As you look for a job, know that companies prefer to hire employees based on referrals. Employers like to hire people who have good recommendations from someone they can trust. So when you connect with a recruiter, you are connecting with someone who can also tell an employer about your experience and your skills. A recruiter’s job is to bring employers and employees together, so it will benefit you to have a strong long-term relationship with your recruiter. How can you create that relationship?
- Find a recruiter. This may seem obvious, but you can’t build a relationship if you don’t know where to start. Begin by looking at well-established staffing agencies such as Creative Staffing to set up a meeting with their professional recruiters. If possible, go through a friend or colleague who already uses them so you can establish a mutual connection. And if you know of an acquaintance who is hiring and could use a recruiter to find employees, let the recruiter know.

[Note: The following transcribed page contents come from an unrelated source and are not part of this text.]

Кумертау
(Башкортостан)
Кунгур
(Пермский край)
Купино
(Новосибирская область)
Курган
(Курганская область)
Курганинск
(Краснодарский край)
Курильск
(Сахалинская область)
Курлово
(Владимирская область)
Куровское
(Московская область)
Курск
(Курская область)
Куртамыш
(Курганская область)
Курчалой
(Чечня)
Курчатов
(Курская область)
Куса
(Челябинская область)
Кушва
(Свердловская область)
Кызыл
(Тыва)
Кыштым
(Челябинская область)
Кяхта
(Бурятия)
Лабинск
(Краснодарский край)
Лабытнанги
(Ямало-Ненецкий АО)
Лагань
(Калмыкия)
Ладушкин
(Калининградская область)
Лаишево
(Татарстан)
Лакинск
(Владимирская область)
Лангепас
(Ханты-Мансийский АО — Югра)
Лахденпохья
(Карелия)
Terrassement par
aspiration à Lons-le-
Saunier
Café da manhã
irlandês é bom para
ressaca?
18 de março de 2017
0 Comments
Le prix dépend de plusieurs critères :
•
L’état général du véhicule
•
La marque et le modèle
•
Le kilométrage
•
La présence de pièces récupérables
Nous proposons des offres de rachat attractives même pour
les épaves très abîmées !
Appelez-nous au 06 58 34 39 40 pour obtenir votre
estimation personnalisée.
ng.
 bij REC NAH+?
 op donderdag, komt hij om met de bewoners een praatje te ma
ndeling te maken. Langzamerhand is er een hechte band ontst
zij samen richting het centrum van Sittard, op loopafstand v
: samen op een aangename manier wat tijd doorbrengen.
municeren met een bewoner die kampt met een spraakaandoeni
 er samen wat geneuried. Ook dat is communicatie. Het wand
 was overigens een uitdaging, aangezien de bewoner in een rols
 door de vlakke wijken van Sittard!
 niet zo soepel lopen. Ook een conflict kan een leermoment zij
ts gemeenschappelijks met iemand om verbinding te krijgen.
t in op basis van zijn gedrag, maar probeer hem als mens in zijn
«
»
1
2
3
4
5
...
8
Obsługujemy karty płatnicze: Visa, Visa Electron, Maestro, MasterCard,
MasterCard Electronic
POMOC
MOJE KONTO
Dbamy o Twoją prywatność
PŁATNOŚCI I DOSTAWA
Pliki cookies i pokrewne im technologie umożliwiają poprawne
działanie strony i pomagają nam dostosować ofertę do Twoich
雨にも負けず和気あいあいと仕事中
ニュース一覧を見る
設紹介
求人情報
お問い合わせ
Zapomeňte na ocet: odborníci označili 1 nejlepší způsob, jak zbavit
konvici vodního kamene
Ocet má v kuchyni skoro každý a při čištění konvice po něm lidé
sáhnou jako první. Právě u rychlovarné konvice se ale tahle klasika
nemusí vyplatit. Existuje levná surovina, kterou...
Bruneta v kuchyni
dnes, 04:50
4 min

- Make yourself a strong candidate. Have a resume and cover letter that makes your best qualities stand out. Use bullet points in the resume to make it easy to read: A recruiter only takes a quick look, so you have to make sure you make it clear why you’re better than the competition. Check everything for errors and have someone else look at everything as well. When sending the recruiter an email, make sure the subject line mentions the position you want.

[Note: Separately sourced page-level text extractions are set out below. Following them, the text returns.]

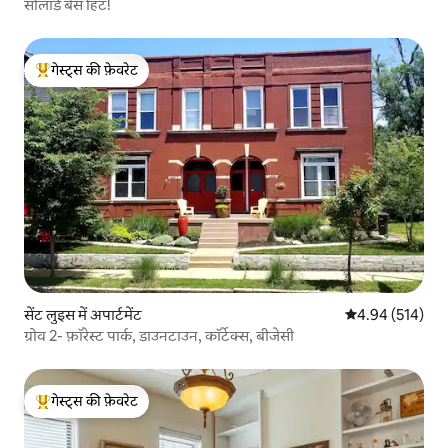
सोलार्ड बेस हिट!
गेस्ट्स की फ़ेवरेट
गेस्ट्स का टॉप फ़ेवरेट
सेंट लुइस में अपार्टमेंट
औसत रेटिंग 5 में स
4.94 (514)
ग्रोव 2- फ़ॉरेस्ट पार्क, डाउनटाउन, कॉर्टेक्स, बीजेसी
गेस्ट्स की फ़ेवरेट
गेस्ट्स का टॉप फ़ेवरेट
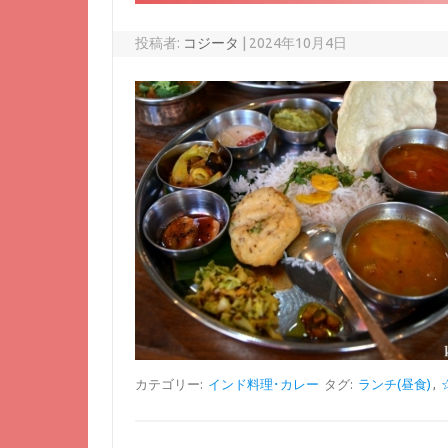
投稿者:
コジータ
|
2024年10月4日
カテゴリー:
インド料理･カレー
タグ:
ランチ(昼食)
,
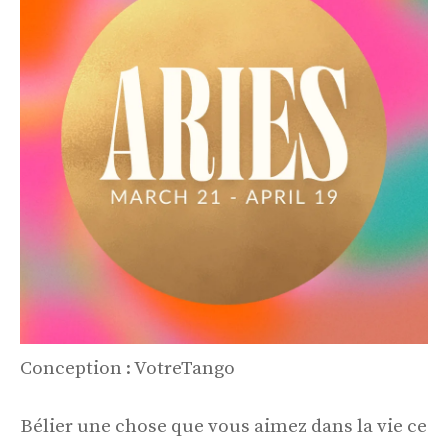
Conception : VotreTango
Bélier une chose que vous aimez dans la vie ce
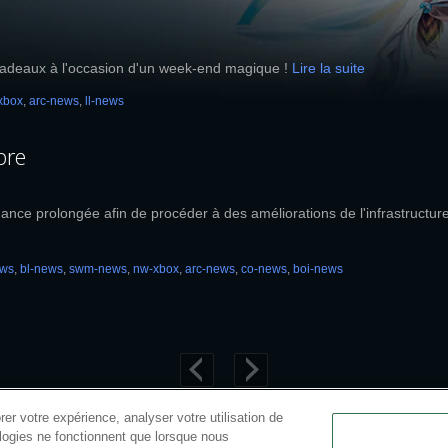
es cadeaux à l'occasion d'un week-end magique !
Lire la suite
xbox
,
arc-news
,
ll-news
bre
ance prolongée afin de procéder à des améliorations de l'infrastructur
ews
,
bl-news
,
swm-news
,
nw-xbox
,
arc-news
,
co-news
,
boi-news
er votre expérience, analyser votre utilisation de
ologies ne fonctionnent que lorsque nous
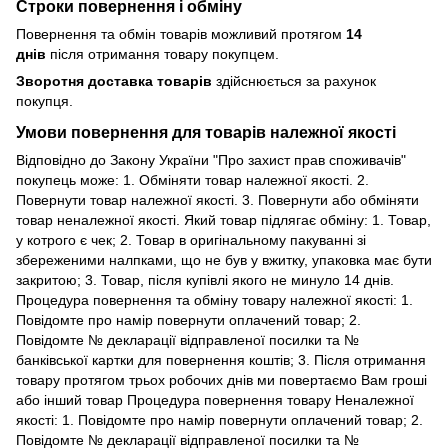
Строки повернення і обміну
Повернення та обмін товарів можливий протягом
14
днів
після отримання товару покупцем.
Зворотня доставка товарів
здійснюється за рахунок
покупця.
Умови повернення для товарів належної якості
Відповідно до Закону України "Про захист прав споживачів"
покупець може: 1. Обміняти товар належної якості. 2.
Повернути товар належної якості. 3. Повернути або обміняти
товар неналежної якості. Який товар підлягає обміну: 1. Товар,
у котрого є чек; 2. Товар в оригінальному пакуванні зі
збереженими налпками, що не був у вжитку, упаковка має бути
закритою; 3. Товар, після купівлі якого не минуло 14 днів.
Процедура повернення та обміну товару належної якості: 1.
Повідомте про намір повернути оплачений товар; 2.
Повідомте № декларації відправленої посилки та №
банківської картки для повернення коштів; 3. Після отримання
товару протягом трьох робочих днів ми повертаємо Вам гроші
або інший товар Процедура повернення товару Неналежної
якості: 1. Повідомте про намір повернути оплачений товар; 2.
Повідомте № декларації відправленої посилки та №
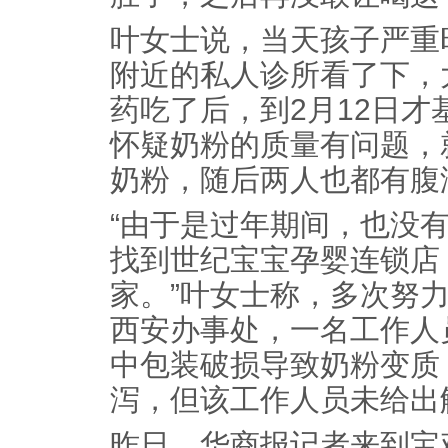
叶女士说，当天孩子严重
附近的私人诊所看了下，
药吃了后，到2月12日
怀疑奶粉的质量有问题，
奶粉，随后两人也都有腹
“由于是过年期间，也没
找到世纪宝宝孕婴连锁店
家。”叶女士称，多次努
西安办事处，一名工作人
中包装破损导致奶粉变质
泻，但该工作人员未给出
昨日，华商报记者来到宝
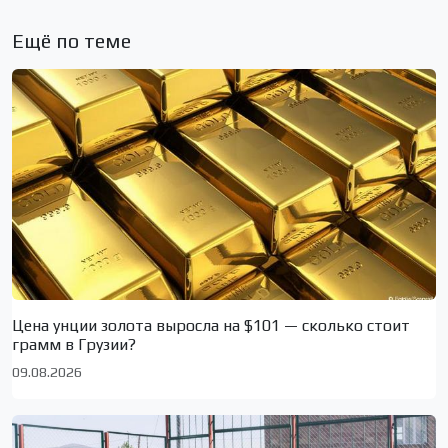
Ещё по теме
Цена унции золота выросла на $101 — сколько стоит
грамм в Грузии?
09.08.2026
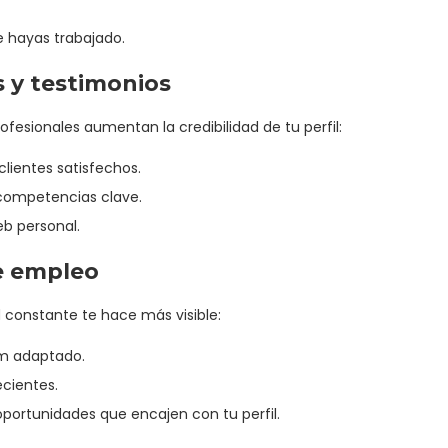
e hayas trabajado.
 y testimonios
fesionales aumentan la credibilidad de tu perfil:
clientes satisfechos.
competencias clave.
web personal.
de empleo
ad constante te hace más visible:
um adaptado.
ecientes.
oportunidades que encajen con tu perfil.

- Be honest. Talk to your recruiter about any gaps or lay-offs in your work history: If a recruiter does a background check (as many employers do), you don’t want him to be surprised. Tell what skills and experience you have, and don’t add anything that isn’t true. Also, be honest about what you want for a salary and what you want from a job. The more you can tell the recruiter, the better he will be able to help match you with the right position.
- Help the recruiter remember you. A bad way to build a relationship is to email weekly asking about jobs or saying you’re still looking. A good way is to let them know if your situation changes (for example, you find a job). Look regularly at the jobs the recruiter posts and call if you see one that you think is a good fit for you. If you read something connected to what they do, send it along, or share the name of another candidate for another job the recruiter posts. If you help him, he is more likely to help you.
Once you get a job, be sure to thank your recruiter and email once in a while to let them know how you’re doing and to thank them again for their help. Who knows when you may need each other in the future? Taking the time to establish a relationship with your recruiter will only benefit you in the end.